**Exercise directions**
Search the records for the string "studies", then copy each line where it appears.

**Listed records**
────

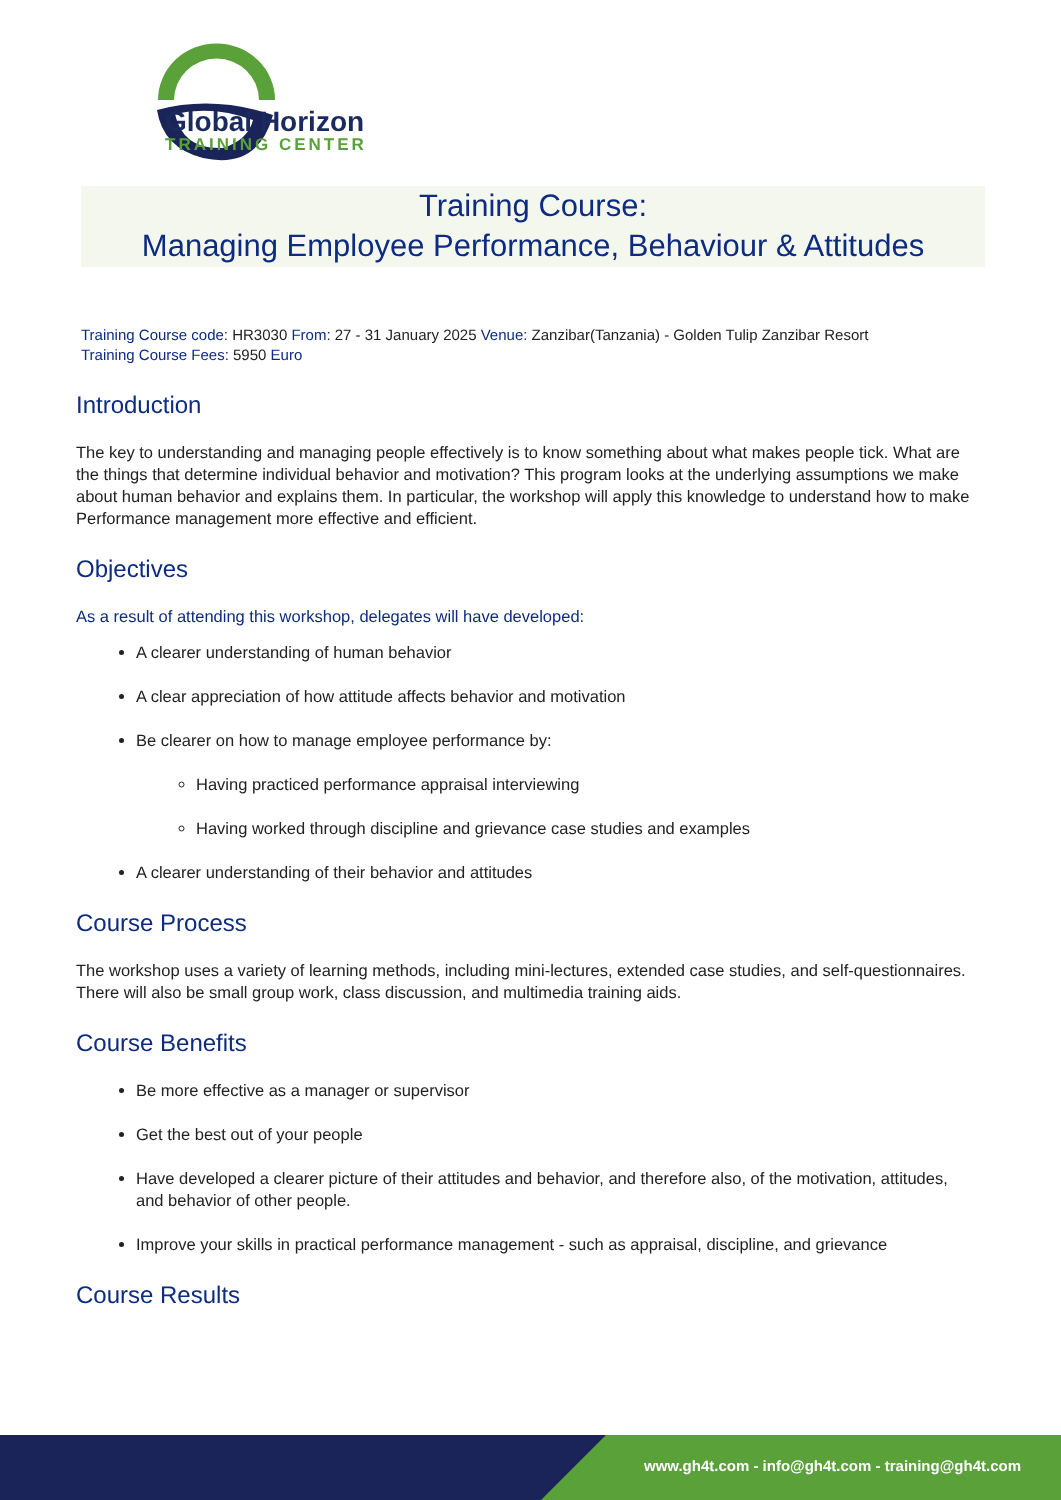Global Horizon
TRAINING CENTER
Training Course:
Managing Employee Performance, Behaviour & Attitudes
Training Course code: HR3030 From: 27 - 31 January 2025 Venue: Zanzibar(Tanzania) - Golden Tulip Zanzibar Resort
Training Course Fees: 5950 Euro
Introduction
The key to understanding and managing people effectively is to know something about what makes people tick. What are the things that determine individual behavior and motivation? This program looks at the underlying assumptions we make about human behavior and explains them. In particular, the workshop will apply this knowledge to understand how to make Performance management more effective and efficient.
Objectives
As a result of attending this workshop, delegates will have developed:
A clearer understanding of human behavior
A clear appreciation of how attitude affects behavior and motivation
Be clearer on how to manage employee performance by:
Having practiced performance appraisal interviewing
Having worked through discipline and grievance case studies and examples
A clearer understanding of their behavior and attitudes
Course Process
The workshop uses a variety of learning methods, including mini-lectures, extended case studies, and self-questionnaires. There will also be small group work, class discussion, and multimedia training aids.
Course Benefits
Be more effective as a manager or supervisor
Get the best out of your people
Have developed a clearer picture of their attitudes and behavior, and therefore also, of the motivation, attitudes, and behavior of other people.
Improve your skills in practical performance management - such as appraisal, discipline, and grievance
Course Results
www.gh4t.com - info@gh4t.com - training@gh4t.com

────

**Solution to the problem**
Having worked through discipline and grievance case studies and examples
The workshop uses a variety of learning methods, including mini-lectures, extended case studies, and self-questionnaires. There will also be small group work, class discussion, and multimedia training aids.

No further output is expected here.